Three questions with Elissa Auther

Elissa Auther is founder of Feminism & Co.: Art, Sex, Politics, a program that explores feminist social, political, and artistic issues through creative forms of pedagogy. She is associate professor of contemporary art at the University of Colorado at Colorado Springs, and has written about, among other topics, modernist art criticism, the hierarchy of art and craft, installation art, and feminist activist art. Her new book, String, Felt, Thread: The Hierarchy of Art and Craft in American Art, studies the advance of thread, rope, string, felt, and fabric from the “low” world of craft to the “high” world of art in the 1960s-70s.

Q. What are three things that everyone should know about your book?
String, Felt, Thread examines the use of fiber in art across the larger art world in the 1960s and 1970s, an approach that illuminates intersections between artistic spheres of practice—from craft, to post-minimalism, to the feminist art movement—normally addressed in isolation from each other.
While the book addresses the elevation of a single medium—fiber—it also examines how aesthetic hierarchies and boundaries, specifically their creation, maintenance, and dissolution over time, has shaped the art world and our experience as artists, viewers, critics, collectors, or art historians.
The conclusion to the book investigates the open embrace of fiber and its associated techniques by contemporary artists, many of whom embrace craft in ways that would have been career-jeopardizing in the 1960s and 1970s.

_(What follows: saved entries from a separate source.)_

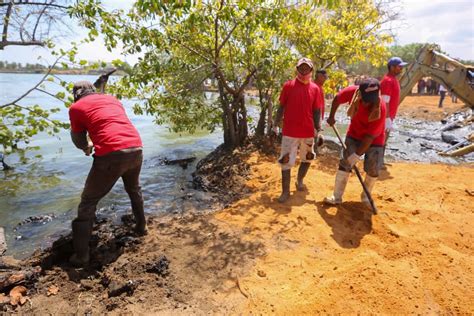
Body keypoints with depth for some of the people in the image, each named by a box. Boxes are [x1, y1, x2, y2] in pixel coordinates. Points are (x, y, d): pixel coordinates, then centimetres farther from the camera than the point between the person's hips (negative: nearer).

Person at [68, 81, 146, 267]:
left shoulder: (76, 107, 12)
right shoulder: (112, 99, 25)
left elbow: (79, 142, 18)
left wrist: (87, 146, 41)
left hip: (111, 154, -5)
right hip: (136, 149, 5)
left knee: (88, 202, 11)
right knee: (134, 190, 32)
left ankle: (81, 255, 13)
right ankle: (141, 227, 45)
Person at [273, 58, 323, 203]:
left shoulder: (315, 88, 3)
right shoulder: (288, 86, -3)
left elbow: (316, 110, 6)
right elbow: (281, 107, 2)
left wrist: (316, 128, -2)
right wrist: (275, 125, 0)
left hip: (308, 131, 3)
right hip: (290, 131, -3)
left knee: (308, 159, 17)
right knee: (286, 161, -3)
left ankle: (300, 181, 40)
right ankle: (285, 191, 8)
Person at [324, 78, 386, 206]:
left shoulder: (380, 108, -33)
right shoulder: (352, 91, -26)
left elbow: (370, 136, -30)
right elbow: (337, 99, -1)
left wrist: (357, 154, -29)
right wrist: (331, 117, 4)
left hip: (374, 139, -2)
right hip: (354, 134, 3)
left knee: (373, 169, -2)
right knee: (344, 163, -2)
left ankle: (365, 196, 23)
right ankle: (337, 197, 7)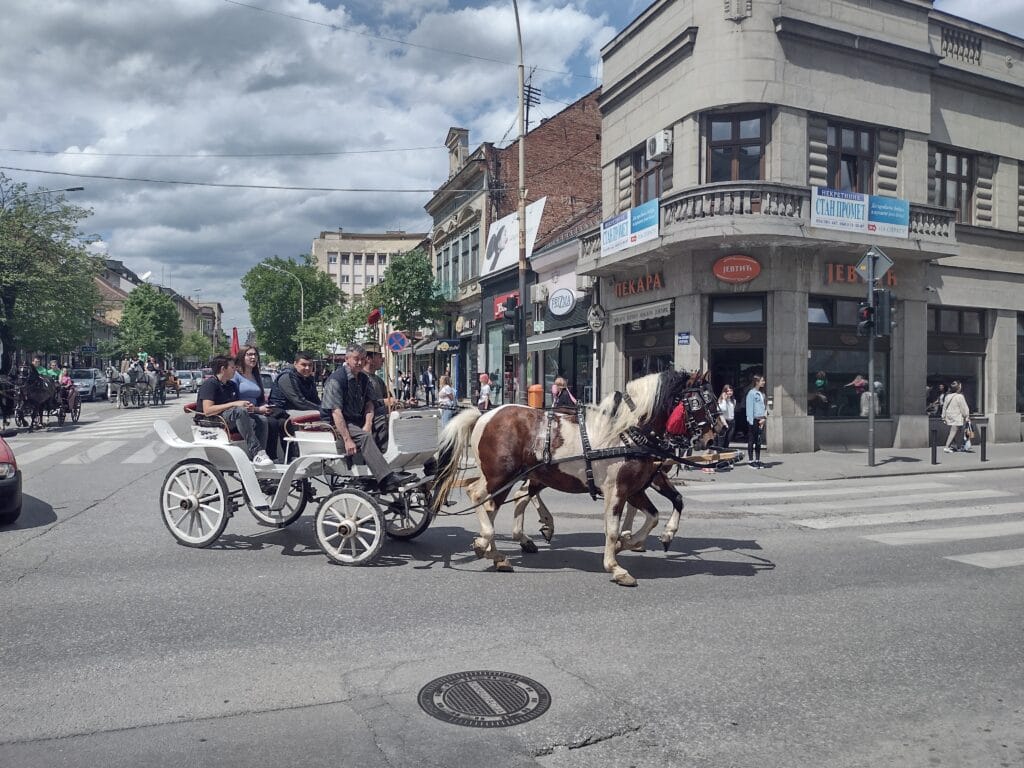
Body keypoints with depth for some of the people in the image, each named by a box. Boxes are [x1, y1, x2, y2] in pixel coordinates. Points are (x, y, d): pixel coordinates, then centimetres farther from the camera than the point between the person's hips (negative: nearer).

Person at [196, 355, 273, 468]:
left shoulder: (231, 385, 19)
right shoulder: (210, 384, -8)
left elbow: (238, 406, 22)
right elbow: (207, 410, -21)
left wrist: (247, 408, -2)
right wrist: (233, 404, -22)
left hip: (231, 421, 8)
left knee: (261, 422, -15)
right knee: (239, 411, -36)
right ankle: (256, 452, -42)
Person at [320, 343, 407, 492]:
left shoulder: (363, 378, 11)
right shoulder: (336, 379, -13)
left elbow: (369, 403, 10)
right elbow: (336, 411, -20)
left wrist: (368, 424, -11)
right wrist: (347, 440, -28)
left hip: (357, 421, 8)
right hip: (335, 423, -8)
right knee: (364, 437, -33)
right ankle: (386, 479, -44)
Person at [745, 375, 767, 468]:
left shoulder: (762, 394, 14)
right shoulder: (751, 393, -8)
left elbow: (765, 406, 17)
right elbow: (749, 408, -11)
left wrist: (764, 418, 2)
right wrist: (751, 421, -15)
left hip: (760, 421, 7)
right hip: (753, 420, -7)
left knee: (758, 441, 10)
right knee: (751, 441, -1)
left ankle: (757, 460, 16)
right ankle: (751, 461, 3)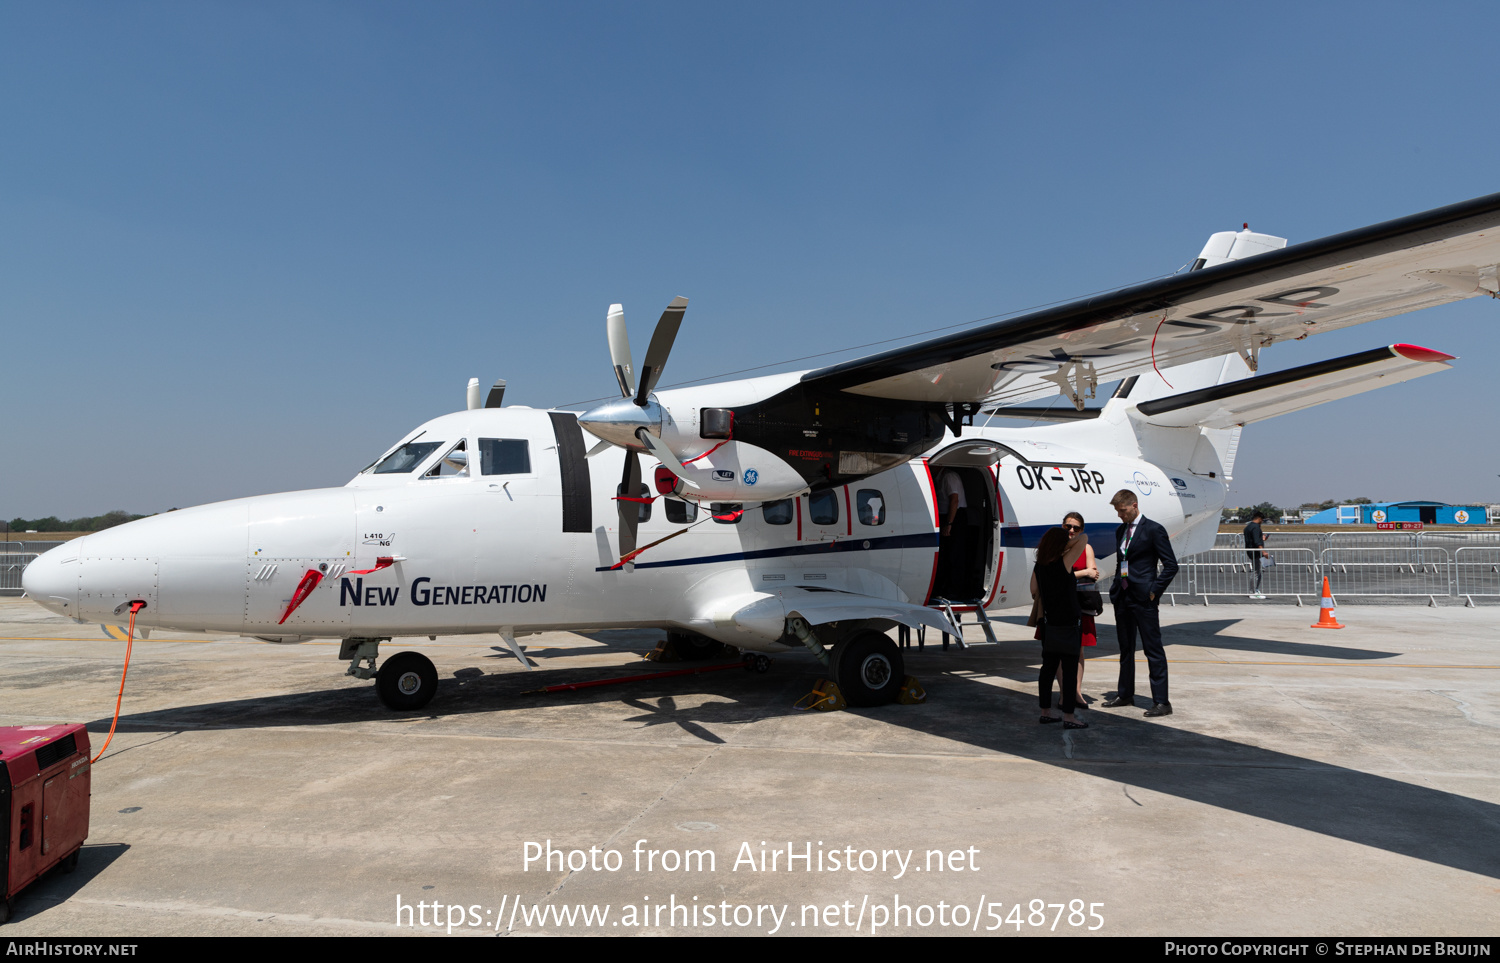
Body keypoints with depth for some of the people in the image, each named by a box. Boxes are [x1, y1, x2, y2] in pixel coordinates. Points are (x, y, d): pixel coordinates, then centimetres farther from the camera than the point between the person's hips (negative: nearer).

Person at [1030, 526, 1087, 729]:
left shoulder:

Q. Where does your interest in art history and feminism begin?
As an undergraduate living in San Francisco in the late 1980s, I encountered a number of public works of art made of fiber. A piece that really intrigued me was Barbara Shawcroft’s gargantuan abstract fiber sculpture for the Embarcadero BART/MUNI underground station, “Legs” (at left; image courtesy of Flickr). The piece consists of multiple hanging elements in heavy gauge rope, some hand-knotted and plaited, others left unmanipulated. In a course taught by Judith Bettelheim at San Francisco State University, I encountered Shawcroft’s work again alongside the fiber sculpture of Sheila Hicks and Claire Zeisler, artists who were new to me at the time. What was brilliant about the course was that fiber-based work by artists with backgrounds in weaving was presented in the context of post-minimalist sculpture rather than “craft.” Many years later as a graduate student looking for a dissertation topic, I returned to this work and the conventional categorization of fiber sculpture as “craft” and post-minimalist sculpture utilizing felt, yarn, and rope as “fine art.” I also revisited feminist work in fiber—a subject that interested me for its politicization of craft. I realized I was attracted to all of this work for its complicated relationship to aesthetic hierarchies, and I elected to write on the various challenges that were mounted to the boundary separating art from craft in the 1960s and 1970s. Conveniently, the topic brought together my interests in a wide range of work made of fiber as well as the feminist critique of the art/craft divide.

Q. Was there a specific turning point in history, an event or individual, that marked a change in the way the art world characterized fiber art (from “craft” to fine art)?
Not really, although I would argue that the feminist art movement of the 1970s had an immense impact on the way fiber is used in art today. Feminist artists involved in the critique of the hierarchy of art and craft helped to legitimize the personal as an appropriate subject for art, resulting in an unprecedented expansion of artistic form and practice. Although they did not render the hierarchy of art and craft defunct, the women’s art movement was ultimately more successful in expanding the category of art to include fiber because its agenda, not to mention its audience, far exceeded the provincial borders of the art world in the 1970s.